*** Opening PROVIDED DATA ***
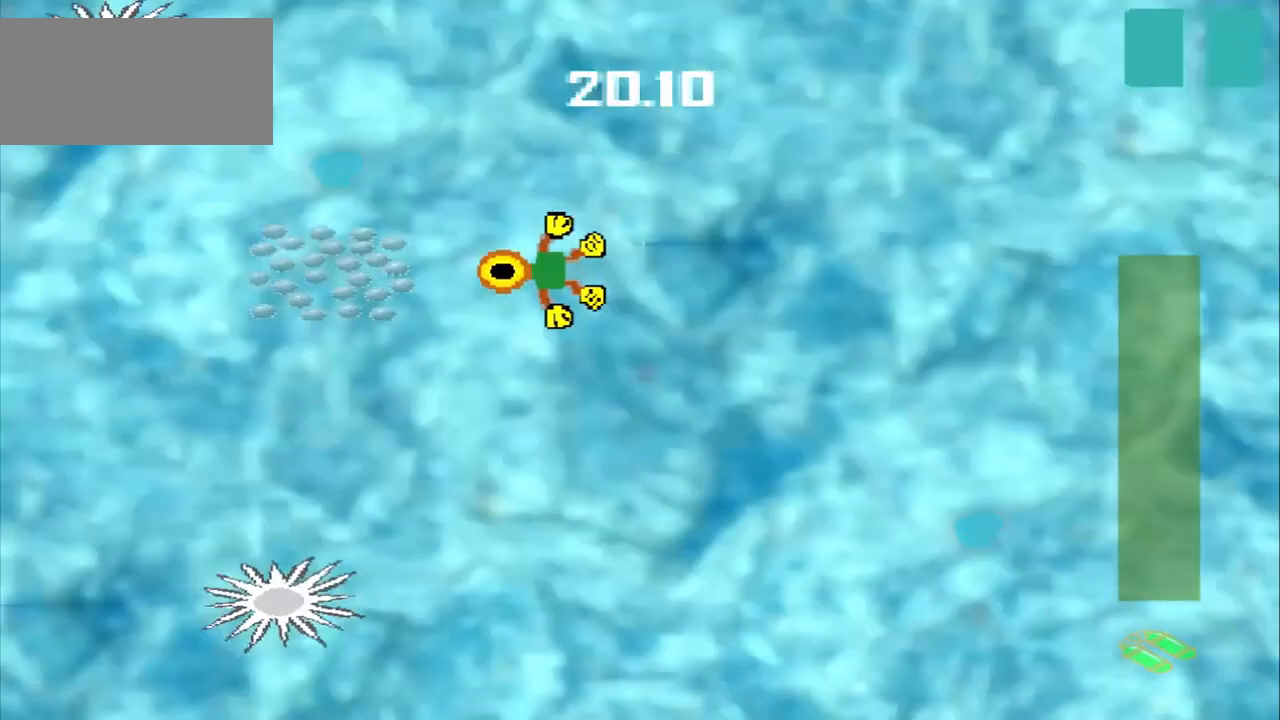
{"buttons": [], "left_stick": "up-right", "events": [[208, "left_stick", "center"], [458, "left_stick", "up-right"]]}
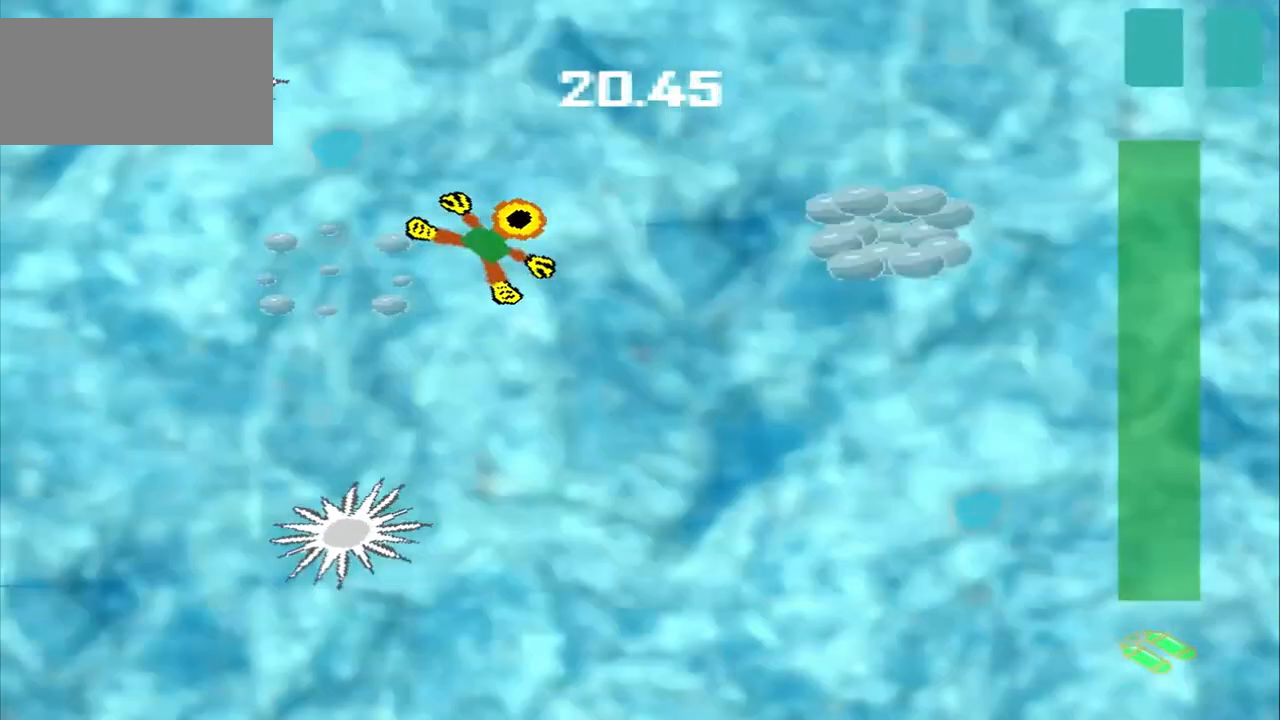
{"buttons": [], "left_stick": "right", "events": [[125, "left_stick", "right"]]}
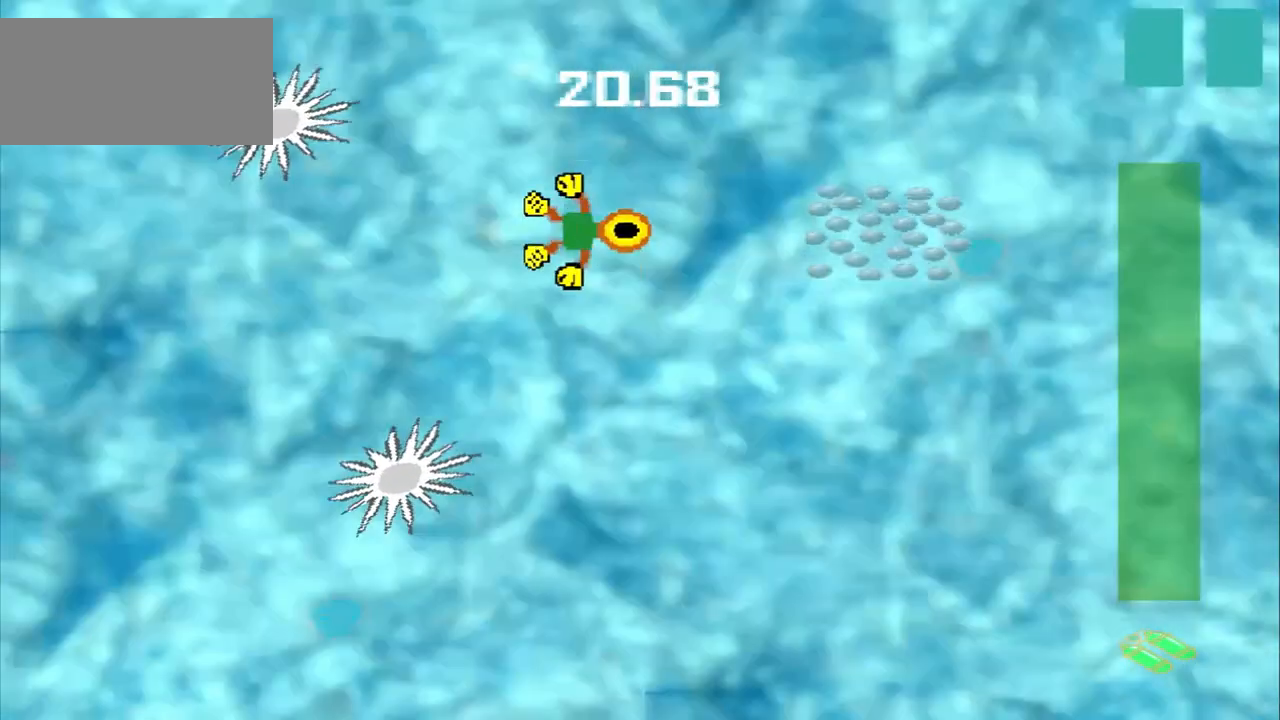
{"buttons": [], "left_stick": "right", "events": []}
*** Closing PROVIDED DATA ***
Reproduce the material word for word, minus the images.

RESULT BELOW:
{"buttons": [], "left_stick": "up-right", "events": [[208, "left_stick", "center"], [458, "left_stick", "up-right"]]}
{"buttons": [], "left_stick": "right", "events": [[125, "left_stick", "right"]]}
{"buttons": [], "left_stick": "right", "events": []}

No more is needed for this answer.